Data quality is measured across dimensions, but why? Data quality metrics exist to support the business. The value of a data quality program resides in the ability to take action to improve data to make it more correct and therefore more valuable. The shorter the amount of time between the discovery of the data quality issue and the resolution, the better. Asking very targeted questions — in the form of data quality rules, that fall within one data quality dimension — shortens the response time of the rule and, therefore, shortens the time to resolution.
Danette McGilvray defines data quality dimensions as “characteristics, aspects, or features of data” in her well-known book “Executing Data Quality Projects: Ten Steps to Quality Data and Trusted Information.” Utilizing one and only one dimension enforces the granularity of the data quality rule, which results in a quick response time. Let’s walk through a true-to-life example to understand.
Can you recall the last time you went shopping for new clothes? You find yourself in a fitting room and then hear the inevitable knock on the door followed by a “How are you doing in there? Can I get you anything?” Let’s walk through a couple of scenarios that may follow.
Most ideally, I give a quick “I’m doing just fine, thanks!” I am checking myself out in the mirror in a fabulous new shirt. In these instances, the item meets my standards and I am satisfied. Such is the case with data quality rules. Often, we focus on poor data quality (because this is our opportunity area to support the business) but, in truth, a lot of us have some great data that the business is already using as a valuable asset. Win!
The next most ideal return I would shout back to a salesperson is something like, “Do you have this same shirt in a smaller size?” or “I like the fit of this shirt, but this color doesn’t work for me. Do you have the same shirt in green?” In those situations, the very targeted feedback clarifies exactly which characteristic of the shirt is not meeting standards, which then provides an opportunity for an immediate response. In this instance, the resolution is also possible and quick, resulting in a more fitting product (no pun intended).
In this scenario, the “How are you doing in there?” is incredibly open-ended. I could have said anything in response. A fully-fledged data governance framework would have instead started with a clear critical data element (CDE) definition to ensure we measure the right piece of clothing, followed by a series of standards like “shirt must be green” and “shirt must be size small.” From there, very targeted data quality rules are easy to establish. Is the shirt green? Is the shirt size small?

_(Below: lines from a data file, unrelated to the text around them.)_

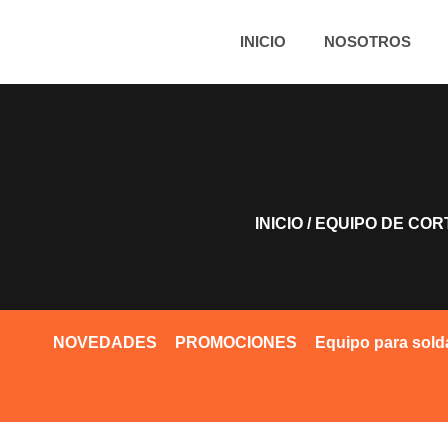
INICIO
NOSOTROS
INICIO
/
EQUIPO DE COR
NOVEDADES
PROMOCIONES
Equipo para sold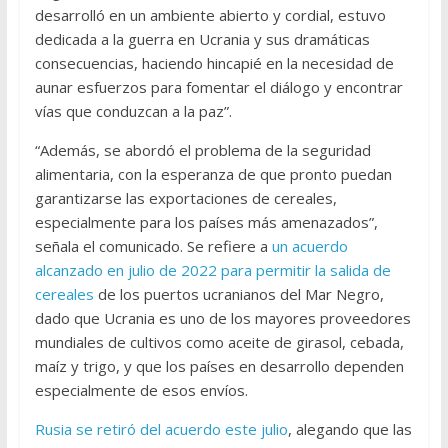
desarrolló en un ambiente abierto y cordial, estuvo
dedicada a la guerra en Ucrania y sus dramáticas
consecuencias, haciendo hincapié en la necesidad de
aunar esfuerzos para fomentar el diálogo y encontrar
vías que conduzcan a la paz”.
“Además, se abordó el problema de la seguridad
alimentaria, con la esperanza de que pronto puedan
garantizarse las exportaciones de cereales,
especialmente para los países más amenazados”,
señala el comunicado. Se refiere a
un acuerdo
alcanzado en julio de 2022 para permitir la salida de
cereales
de los puertos ucranianos del Mar Negro,
dado que Ucrania es uno de los mayores proveedores
mundiales de cultivos como aceite de girasol, cebada,
maíz y trigo, y que los países en desarrollo dependen
especialmente de esos envíos.
Rusia se retiró del acuerdo este julio
, alegando que las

The measurement of the rules would give a clear indication if the standards are met, with no additional feedback required.
Of course, the clear, concise standards do not automatically suggest that the rule you pose can be answered in the positive. You could just as easily receive the response that the color you preferred is out of stock. While not the ideal you hoped for, the response is still quick and clear. Similarly, there are legitimate reasons why a very specific targeted data quality rule with failing results cannot be remediated right away (time, money, priority). While this can be hard to hear, the information is valuable. Better to have the information in hand to be able to correctly prioritize and strategize.
To be sure, the well-articulated data quality rule results in a quick response, but not necessarily an easy remediation. Something like, “I like the look of the shirt, but I wanted something to keep me warm in winter. Do you offer this shirt in a thicker fabric?” may or may not be something the store offers. Here more than ever, is it correctly identifying and communicating the characteristic, aspect, or feature of the shirt that is not meeting your standards, which will provide the best response and will help to determine the path forward. Perhaps the store offers the ability to create a custom shirt and you can work with them to create an alternative that meets your needs. The resolution timeframe is clearly longer here. If instead the shop does not offer this kind of customization, again the clarity will help you to correctly strategize. Perhaps you will move on to a different store whose products will better align with your needs. These may not be ideal options, but at least you have the information you need to determine a path forward.
The less pointed the rule, the worse the outcome. Creating a data quality rule without a specific dimension is akin to responding to that salesperson’s initial inquiry with “I don’t like this item; can you help me find something different?” I would be giving the salesperson no information. They would be taking a shot in the dark at best, or they’d have to follow up with questions: “Are you looking for a specific type of clothing?” “Are you looking for an outfit for a particular event or everyday wear?” “What’s your price point?” These are great questions to hone in on the need, but it is entirely unlikely they would lead to a quick resolution. This is akin to a data quality rule that leads to root cause analysis instead of resolution. A rule like that may feel productive and progress in the right direction, but is it really?
I don’t mean to discourage — quite the opposite. If your metrics are currently providing information, but they are not dimension-specific, you have a great opportunity to increase the value of your rules library by creating similar dimension-specific rules. Once you have a few rules measuring the same data across dimensions, you’ll be able to use the output in tandem to truly understand the data landscape.